Wireless sensor networks are applicable for sensing data from any given environment; in order to guarantee the survival and persistence of any network data, either external storage or robust distributed in-network storage mechanisms can be utilized. To guarantee data persistence, previous works have relied on external storage. However, robust distributed in-network storage methods have been shown to be more efficient for wireless sensor networks. Some reasons that make in-network storage more practical include: • For high-duty cycle applications, the data sensing rate is much higher than the rate sensor nodes can upload data to an external storage system. • In-network processing of data sensed in the network would be infeasible if all data must be stored outside the network.

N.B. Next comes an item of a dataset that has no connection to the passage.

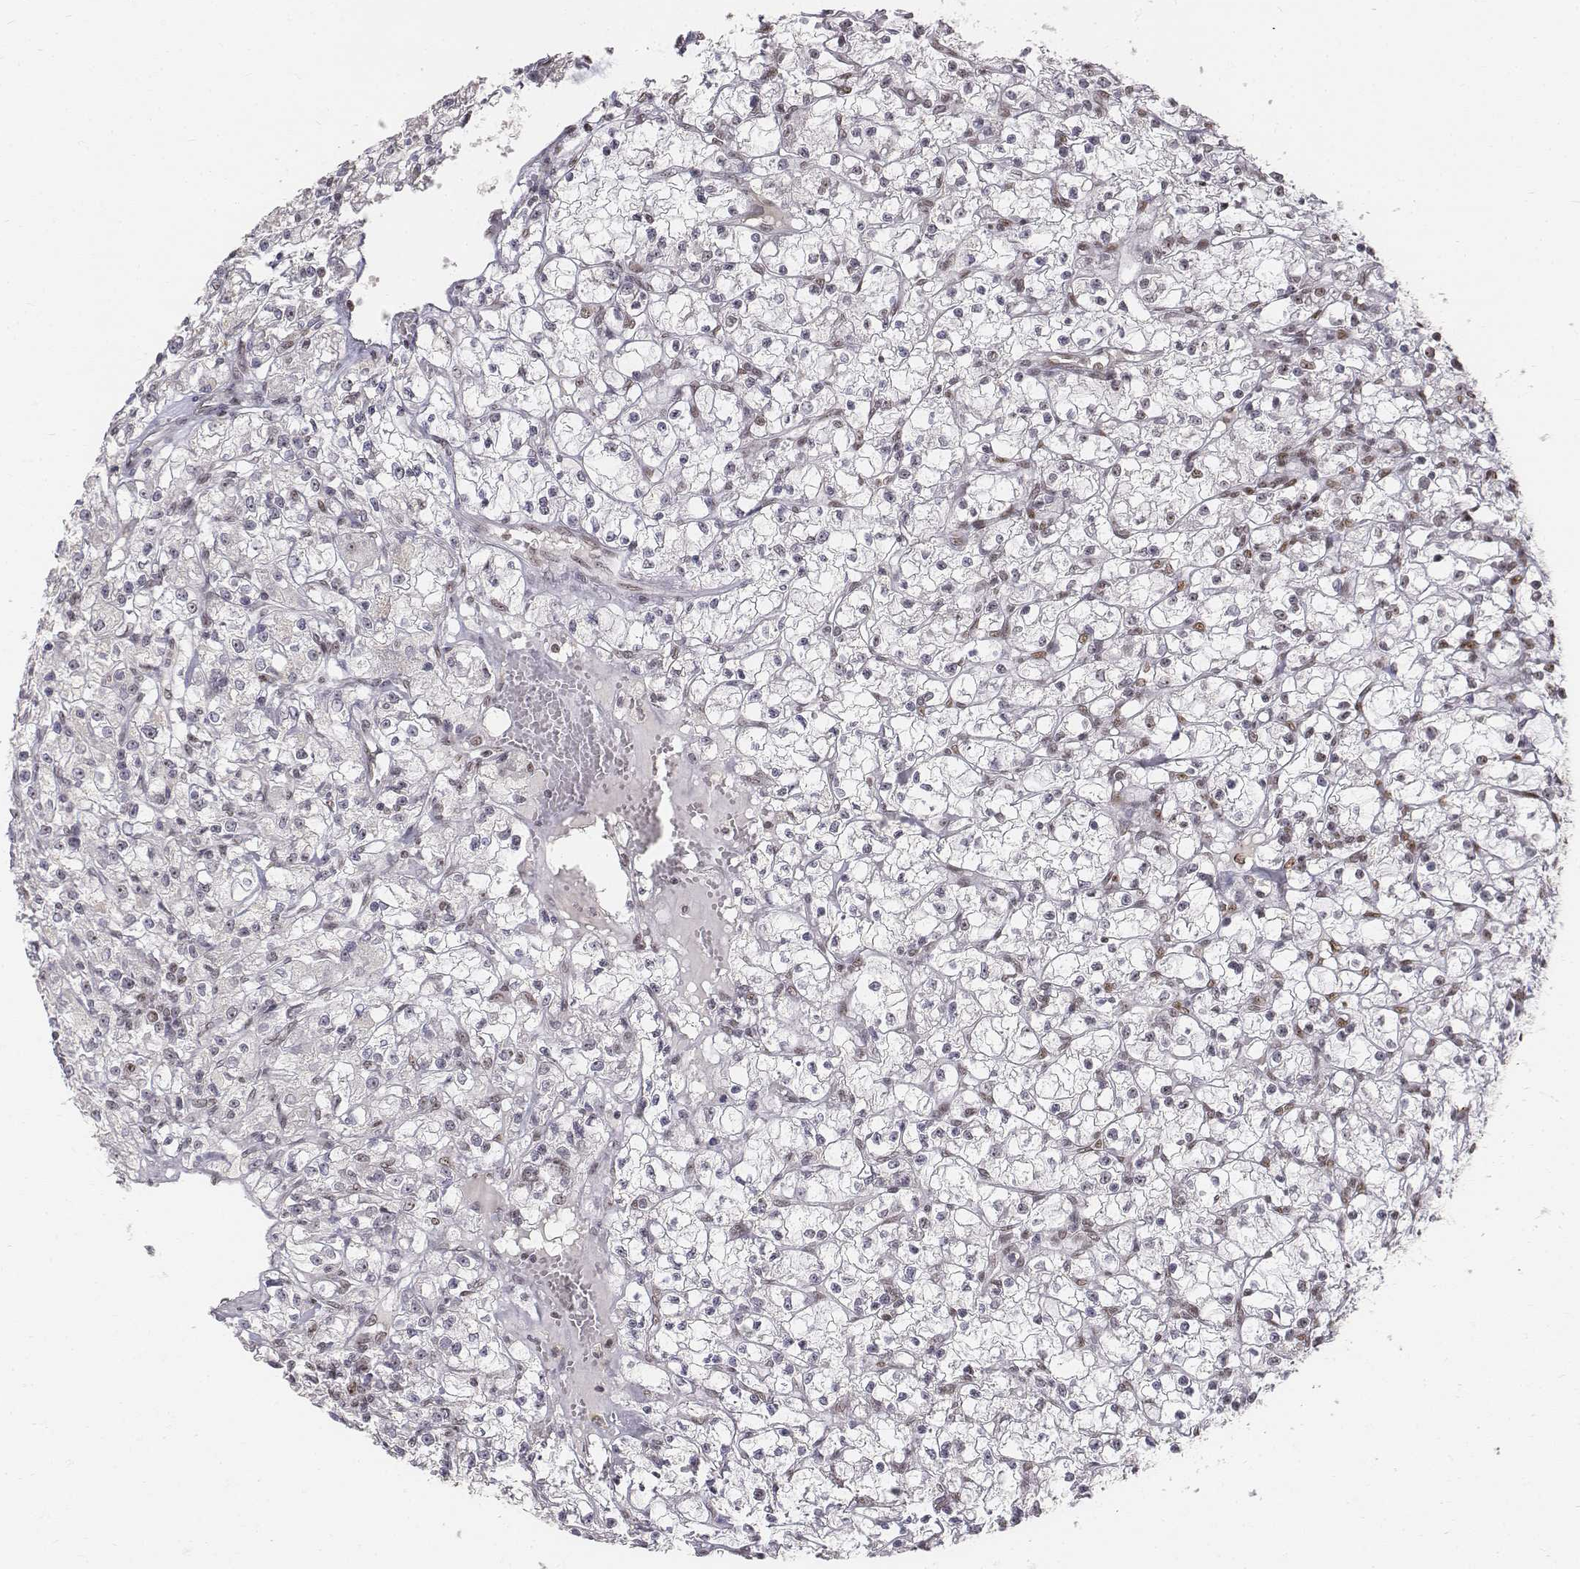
{"staining": {"intensity": "negative", "quantity": "none", "location": "none"}, "tissue": "renal cancer", "cell_type": "Tumor cells", "image_type": "cancer", "snomed": [{"axis": "morphology", "description": "Adenocarcinoma, NOS"}, {"axis": "topography", "description": "Kidney"}], "caption": "High power microscopy histopathology image of an immunohistochemistry histopathology image of renal cancer, revealing no significant staining in tumor cells. The staining was performed using DAB to visualize the protein expression in brown, while the nuclei were stained in blue with hematoxylin (Magnification: 20x).", "gene": "PHF6", "patient": {"sex": "female", "age": 59}}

Data recovery in distributed in-network storage pertains to the partial or full recovery of any data stored in the network. This thesis presents the following research-contributions to the theory and practice of data recovery for distributed in-network storage in wireless sensor networks. • We propose a decentralized (n, k)-MDS coding mechanism with minimum overhead in communication. Using a progressive data retrieval scheme, a data collector contacts only the necessary number of storage nodes needed to guarantee data integrity. The scheme gracefully adapts the cost of successful data retrieval to the number of storage node failures. • The issue of energy-efficient data recovery in wireless sensor networks, with the objective of minimizing energy expenditure and thereby maximizing network lifetime, is considered in detail. We formally prove the NP-hardness of finding the optimal set of source nodes and optimal routes for offline data recovery in general networks. Moreover, we devise an optimal polynomial algorithm for acyclic networks. • We consider data recovery with minimal energy costs as nodes fail in an unknown sequence. In particular, we propose algorithms to maximize the network recovery capacity—the total number of successful data recoveries until an insufficient number of nodes exist to reconstruct the original data. We propose an online polynomial-time algorithm, which is within a constant approximation ratio of the optimal oracle algorithm; the oracle has complete knowledge of failures patterns. We propose a more computation-efficient polynomial-time algorithm, which is also within a constant approximation ratio of the optimal in acyclic networks. Our simulation results show that this algorithm performs well even in general networks.